In the morning, as my kids were treating their sugar hangovers with more candy, they came across what looked like a novelty fake $1,000,000 bill. Upon further inspection though, we found that this was in fact a religious tract. Normally I don't have a problem with this. A church on a street I use to Trick or Treat on as a kid gave out miniature versions of the book of John. I always felt that to be more of a gesture than the iniquitous swag that found it's way to my kid's bag of treats. What my kid got was far more nefarious. One doesn't expect a treat to include the words, "[G]od sees you as a lying, thieving, blasphemous, adulterer at heart. The Bible warns that if you are guilty you will end up in Hell. That's not God's will." As my husband read this out loud, in his best scary political ad voice, my boys collapsed in giggles.
On the one hand, Trick or Treating by it's nature is a gamble. You're always gonna end up with at least one granola bar or worse, raisins. But I'm almost sure that if I threw in literature about my heathenish ways, or even just something about the Guiding Principles of Burning Man, I would no doubt be the object of much disdain.
I suppose in some ways, since Halloween is All Souls Eve, in theory, saving souls is part of the celebration.
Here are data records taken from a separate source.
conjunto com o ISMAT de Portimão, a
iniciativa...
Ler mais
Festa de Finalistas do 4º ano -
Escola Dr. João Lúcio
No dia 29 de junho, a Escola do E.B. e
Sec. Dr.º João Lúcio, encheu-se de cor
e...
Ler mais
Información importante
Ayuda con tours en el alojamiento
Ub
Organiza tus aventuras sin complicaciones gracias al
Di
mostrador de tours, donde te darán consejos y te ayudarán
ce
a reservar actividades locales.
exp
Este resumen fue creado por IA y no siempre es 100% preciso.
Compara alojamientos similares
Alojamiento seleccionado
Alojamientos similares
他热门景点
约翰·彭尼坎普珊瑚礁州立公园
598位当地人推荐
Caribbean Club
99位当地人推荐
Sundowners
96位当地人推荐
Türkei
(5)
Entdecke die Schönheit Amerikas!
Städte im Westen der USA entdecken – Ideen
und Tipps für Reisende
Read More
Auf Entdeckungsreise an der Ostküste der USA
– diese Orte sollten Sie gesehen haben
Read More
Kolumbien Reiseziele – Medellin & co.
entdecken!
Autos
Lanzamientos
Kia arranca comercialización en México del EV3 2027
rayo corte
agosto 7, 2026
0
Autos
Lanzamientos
But, stern warnings about adultery are not quite what I had in mind. In our house moral guidance is more along the lines of do unto others, leave no trace and don't be evil. I wasn't aware that Halloween had become the repent or go to Hell holiday. Maybe I need to keep up. Then again, maybe not.
I believe, for this instance my family acts as good Americans. We consider Halloween to be a chance for kids of all ages to be silly, imagine themselves in another way, play tricks, watch tacky and gory B flicks and get free candy. We'll pick another day to worry about the kid's souls.